PROBLEM REQUIREMENTS: Leaving pictures aside, set down each line exactly, from the first line of the data to the line with "PIANOVA Reitakademie", both included.
[[ TASK DATA, beginning ]]
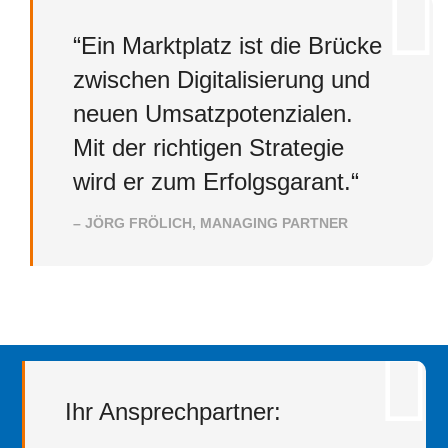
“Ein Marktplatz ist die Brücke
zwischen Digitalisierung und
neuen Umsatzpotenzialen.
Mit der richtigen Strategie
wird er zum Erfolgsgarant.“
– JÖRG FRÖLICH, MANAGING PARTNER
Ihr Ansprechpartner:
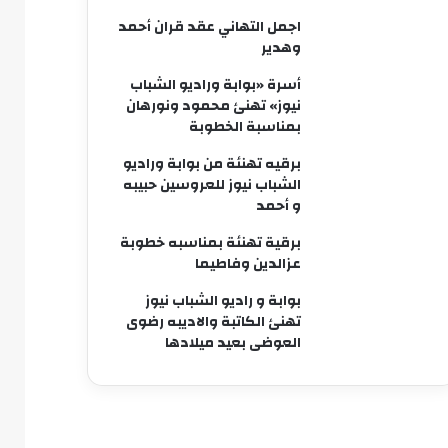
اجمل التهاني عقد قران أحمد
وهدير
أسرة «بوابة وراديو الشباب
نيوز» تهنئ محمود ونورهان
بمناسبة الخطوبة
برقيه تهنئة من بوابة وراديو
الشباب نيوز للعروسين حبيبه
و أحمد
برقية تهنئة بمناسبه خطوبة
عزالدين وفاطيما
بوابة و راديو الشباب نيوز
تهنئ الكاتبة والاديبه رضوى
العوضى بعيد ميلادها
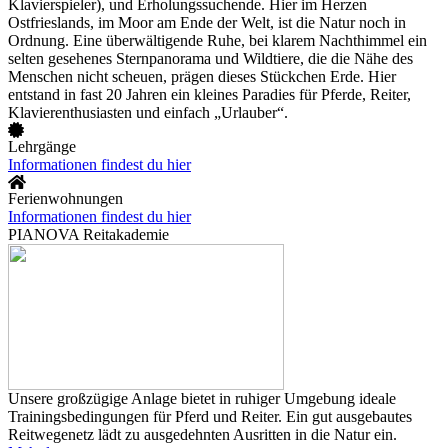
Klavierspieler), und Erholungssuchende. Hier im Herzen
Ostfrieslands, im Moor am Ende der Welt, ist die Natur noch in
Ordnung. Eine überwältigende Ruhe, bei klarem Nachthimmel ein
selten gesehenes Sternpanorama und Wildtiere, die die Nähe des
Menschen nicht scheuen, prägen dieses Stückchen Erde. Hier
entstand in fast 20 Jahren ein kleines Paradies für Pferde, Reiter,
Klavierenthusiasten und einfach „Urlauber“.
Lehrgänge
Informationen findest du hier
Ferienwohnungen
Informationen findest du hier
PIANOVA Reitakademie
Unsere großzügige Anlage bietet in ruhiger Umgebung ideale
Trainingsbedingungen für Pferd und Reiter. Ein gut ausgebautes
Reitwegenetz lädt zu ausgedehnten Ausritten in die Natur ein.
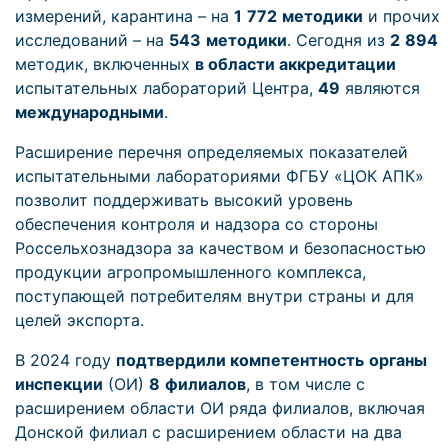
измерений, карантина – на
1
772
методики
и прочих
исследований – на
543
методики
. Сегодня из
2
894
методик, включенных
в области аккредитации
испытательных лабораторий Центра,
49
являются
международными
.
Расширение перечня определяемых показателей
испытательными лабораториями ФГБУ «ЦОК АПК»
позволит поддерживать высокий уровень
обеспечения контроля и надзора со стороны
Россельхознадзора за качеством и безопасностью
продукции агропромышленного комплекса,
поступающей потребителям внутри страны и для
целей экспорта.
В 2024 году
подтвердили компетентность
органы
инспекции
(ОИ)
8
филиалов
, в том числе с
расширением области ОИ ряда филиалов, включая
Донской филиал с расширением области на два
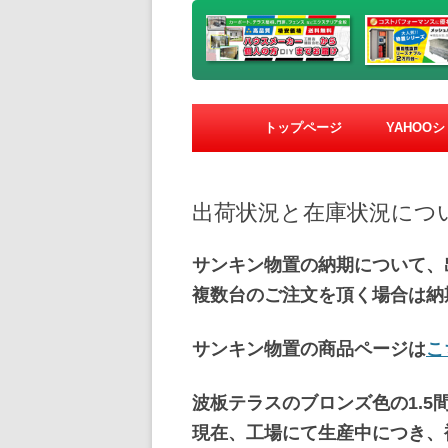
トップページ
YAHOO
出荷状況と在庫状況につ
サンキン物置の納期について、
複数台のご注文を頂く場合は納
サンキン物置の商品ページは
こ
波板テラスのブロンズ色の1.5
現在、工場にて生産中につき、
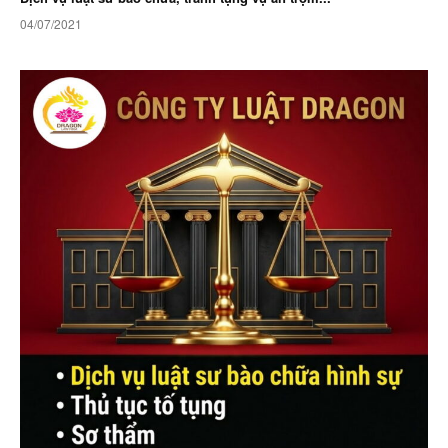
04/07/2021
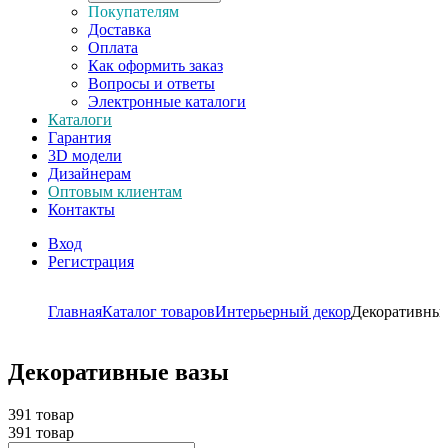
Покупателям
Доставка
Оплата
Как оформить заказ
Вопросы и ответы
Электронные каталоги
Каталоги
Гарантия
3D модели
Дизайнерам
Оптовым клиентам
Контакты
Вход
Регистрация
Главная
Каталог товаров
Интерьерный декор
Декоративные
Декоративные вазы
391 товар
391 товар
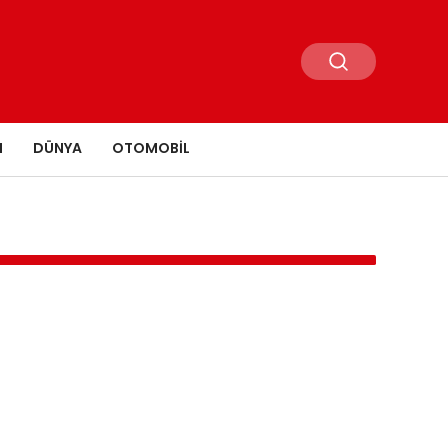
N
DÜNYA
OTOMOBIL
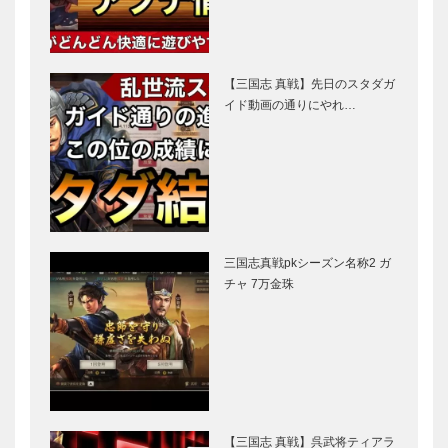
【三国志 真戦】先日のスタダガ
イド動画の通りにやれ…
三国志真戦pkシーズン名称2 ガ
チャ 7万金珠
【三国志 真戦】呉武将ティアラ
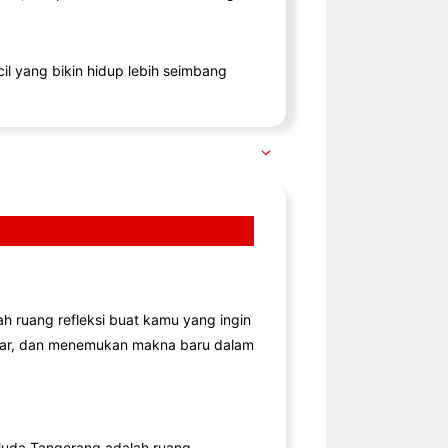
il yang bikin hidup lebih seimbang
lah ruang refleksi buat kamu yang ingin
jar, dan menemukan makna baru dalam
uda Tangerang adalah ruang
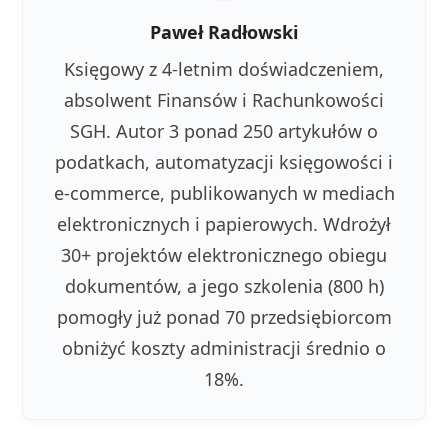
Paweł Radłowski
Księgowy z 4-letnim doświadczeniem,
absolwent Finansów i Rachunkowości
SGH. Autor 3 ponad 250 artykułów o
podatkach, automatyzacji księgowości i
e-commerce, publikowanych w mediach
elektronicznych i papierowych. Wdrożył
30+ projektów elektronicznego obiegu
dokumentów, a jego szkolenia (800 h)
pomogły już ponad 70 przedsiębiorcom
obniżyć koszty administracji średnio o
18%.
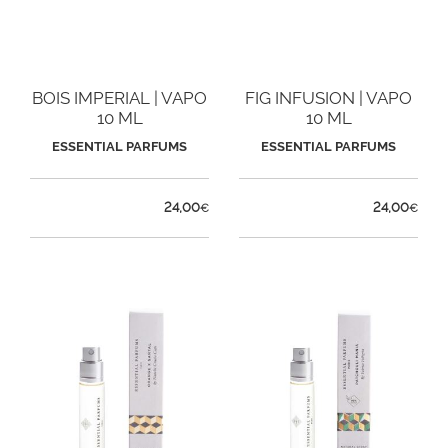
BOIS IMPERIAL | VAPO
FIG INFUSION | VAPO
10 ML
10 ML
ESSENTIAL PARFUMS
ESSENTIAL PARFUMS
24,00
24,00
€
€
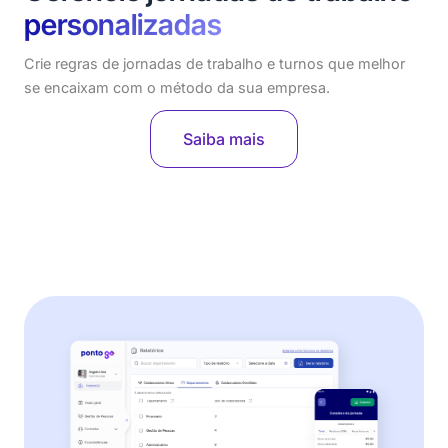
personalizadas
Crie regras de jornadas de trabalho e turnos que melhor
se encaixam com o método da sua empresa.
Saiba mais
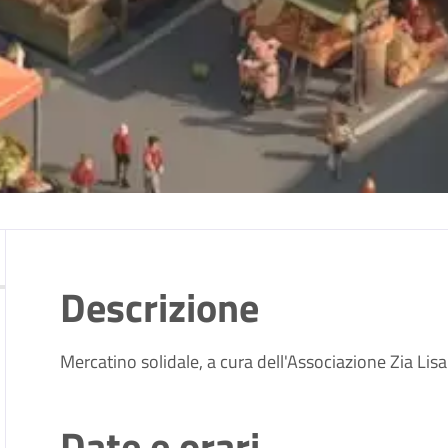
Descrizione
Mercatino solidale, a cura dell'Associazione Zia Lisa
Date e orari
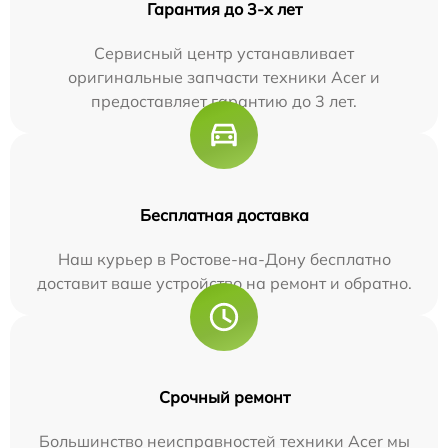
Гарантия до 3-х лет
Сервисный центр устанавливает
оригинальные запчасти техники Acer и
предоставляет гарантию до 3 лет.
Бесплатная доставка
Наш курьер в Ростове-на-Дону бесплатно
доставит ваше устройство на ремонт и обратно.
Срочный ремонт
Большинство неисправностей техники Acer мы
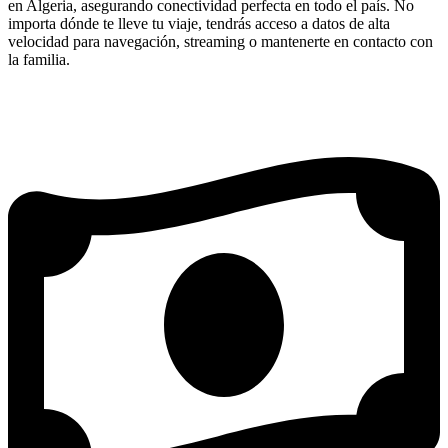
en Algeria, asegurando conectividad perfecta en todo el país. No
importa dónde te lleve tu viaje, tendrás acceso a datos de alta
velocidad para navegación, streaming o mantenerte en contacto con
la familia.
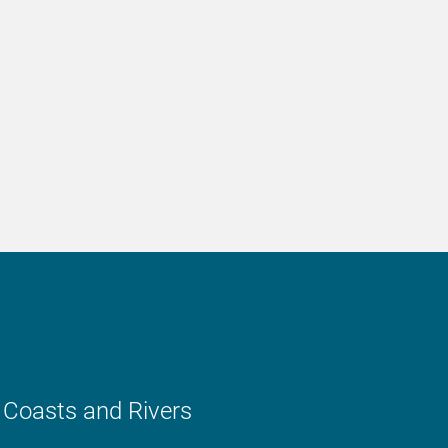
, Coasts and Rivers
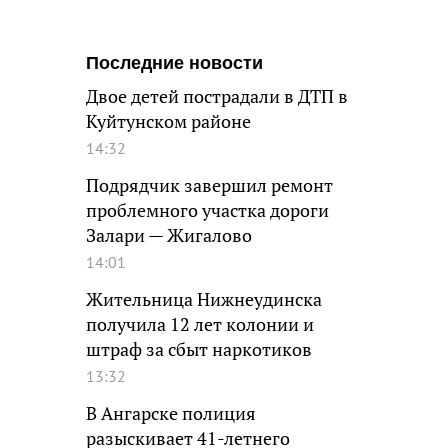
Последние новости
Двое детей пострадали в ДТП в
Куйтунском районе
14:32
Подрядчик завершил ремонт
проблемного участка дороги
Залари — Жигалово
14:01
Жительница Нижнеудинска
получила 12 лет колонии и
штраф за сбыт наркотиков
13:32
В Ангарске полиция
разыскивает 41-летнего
[[ TASK DATA, end ]]
WRITTEN REPLY:
“Ein Marktplatz ist die Brücke
zwischen Digitalisierung und
neuen Umsatzpotenzialen.
Mit der richtigen Strategie
wird er zum Erfolgsgarant.“
– JÖRG FRÖLICH, MANAGING PARTNER
Ihr Ansprechpartner:
اجمل التهاني عقد قران أحمد
وهدير
أسرة «بوابة وراديو الشباب
نيوز» تهنئ محمود ونورهان
بمناسبة الخطوبة
برقيه تهنئة من بوابة وراديو
الشباب نيوز للعروسين حبيبه
و أحمد
برقية تهنئة بمناسبه خطوبة
عزالدين وفاطيما
بوابة و راديو الشباب نيوز
تهنئ الكاتبة والاديبه رضوى
العوضى بعيد ميلادها
Klavierspieler), und Erholungssuchende. Hier im Herzen
Ostfrieslands, im Moor am Ende der Welt, ist die Natur noch in
Ordnung. Eine überwältigende Ruhe, bei klarem Nachthimmel ein
selten gesehenes Sternpanorama und Wildtiere, die die Nähe des
Menschen nicht scheuen, prägen dieses Stückchen Erde. Hier
entstand in fast 20 Jahren ein kleines Paradies für Pferde, Reiter,
Klavierenthusiasten und einfach „Urlauber“.
Lehrgänge
Informationen findest du hier
Ferienwohnungen
Informationen findest du hier
PIANOVA Reitakademie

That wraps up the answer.